While the guts of Vista are solid, there are other intangible benefits.

The look and feel of the new Aero interface is a huge improvement over XP — always a search window where you want one, interactive 3D windows, new ways to browse open windows, customizable functions, and buttons always where you need them — but the real appeal will be in the host of new features available.

One feature you’ll notice right away is Windows Shell, a new type of file organization system that lets you choose how you want to group, stack and link files and folders in your system. Shell recognizes that sometimes users want files to be in two places at once, or serve more than one function.

It’s also easier to move up and down your file hierarchy, retracing your steps as you move around.

The new Desktop Search tool will also be helpful for finding files, with a high degree of specification.
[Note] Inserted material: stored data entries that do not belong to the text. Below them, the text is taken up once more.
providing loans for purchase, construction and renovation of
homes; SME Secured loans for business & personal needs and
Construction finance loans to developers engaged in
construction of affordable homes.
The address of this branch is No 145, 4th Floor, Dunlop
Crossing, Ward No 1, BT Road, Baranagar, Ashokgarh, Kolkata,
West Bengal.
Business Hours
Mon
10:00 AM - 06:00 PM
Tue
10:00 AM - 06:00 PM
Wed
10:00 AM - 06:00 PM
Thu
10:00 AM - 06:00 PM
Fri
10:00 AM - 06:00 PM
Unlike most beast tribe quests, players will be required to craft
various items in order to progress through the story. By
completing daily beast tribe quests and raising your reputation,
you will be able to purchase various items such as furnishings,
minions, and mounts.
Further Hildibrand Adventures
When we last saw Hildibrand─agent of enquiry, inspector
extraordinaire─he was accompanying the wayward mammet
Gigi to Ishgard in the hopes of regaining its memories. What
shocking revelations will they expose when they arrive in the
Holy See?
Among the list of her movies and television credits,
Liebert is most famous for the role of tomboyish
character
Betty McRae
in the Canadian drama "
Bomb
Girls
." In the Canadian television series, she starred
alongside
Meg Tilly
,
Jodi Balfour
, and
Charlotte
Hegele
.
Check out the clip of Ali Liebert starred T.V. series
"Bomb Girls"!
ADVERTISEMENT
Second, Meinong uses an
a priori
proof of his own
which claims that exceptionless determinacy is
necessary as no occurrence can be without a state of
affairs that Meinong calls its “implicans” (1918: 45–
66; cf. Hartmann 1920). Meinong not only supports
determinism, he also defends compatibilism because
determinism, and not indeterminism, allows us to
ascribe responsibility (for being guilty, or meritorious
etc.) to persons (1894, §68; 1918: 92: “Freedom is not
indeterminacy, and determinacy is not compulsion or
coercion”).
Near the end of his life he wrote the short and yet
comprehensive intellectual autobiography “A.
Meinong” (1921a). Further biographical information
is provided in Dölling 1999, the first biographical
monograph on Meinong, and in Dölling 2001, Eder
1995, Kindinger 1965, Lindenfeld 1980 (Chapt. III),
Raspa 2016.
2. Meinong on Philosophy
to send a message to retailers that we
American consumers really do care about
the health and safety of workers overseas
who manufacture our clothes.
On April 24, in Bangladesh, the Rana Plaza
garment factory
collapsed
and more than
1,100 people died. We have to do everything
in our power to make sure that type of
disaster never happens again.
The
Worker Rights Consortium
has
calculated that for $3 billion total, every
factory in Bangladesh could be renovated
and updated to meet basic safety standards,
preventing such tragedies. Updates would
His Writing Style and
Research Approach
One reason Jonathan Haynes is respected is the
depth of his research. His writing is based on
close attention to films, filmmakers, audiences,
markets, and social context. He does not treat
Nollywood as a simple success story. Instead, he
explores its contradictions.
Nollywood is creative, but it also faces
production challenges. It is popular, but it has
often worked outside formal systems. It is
A new indexing engine will make it faster to find key words on your hard drive, and sort the results in a way that they’re easier to sift through.

The Sidebar feature is pretty much the same thing as Apple’s Dashboard, essentially allowing the use of little java applets that do everything from tell time to provide updated weather reports.

Other features include a new Windows Mail program, a new contacts application, a new calendar application, a new fax and scan application, the Windows Meeting Space application where you can easily collaborate on applications and files with other users, and various other helpful tools.

Several reviewers have already pointed out that many Vista’s features copy the features already included in Apple’s OSX series of operating systems. Rather than argue against that, I’d say that the similarities are a good thing even if Microsoft loses points for originality — OSX is widely recognized as the best of all the operating systems out there, and it would be silly if Vista couldn’t at least match that functionality.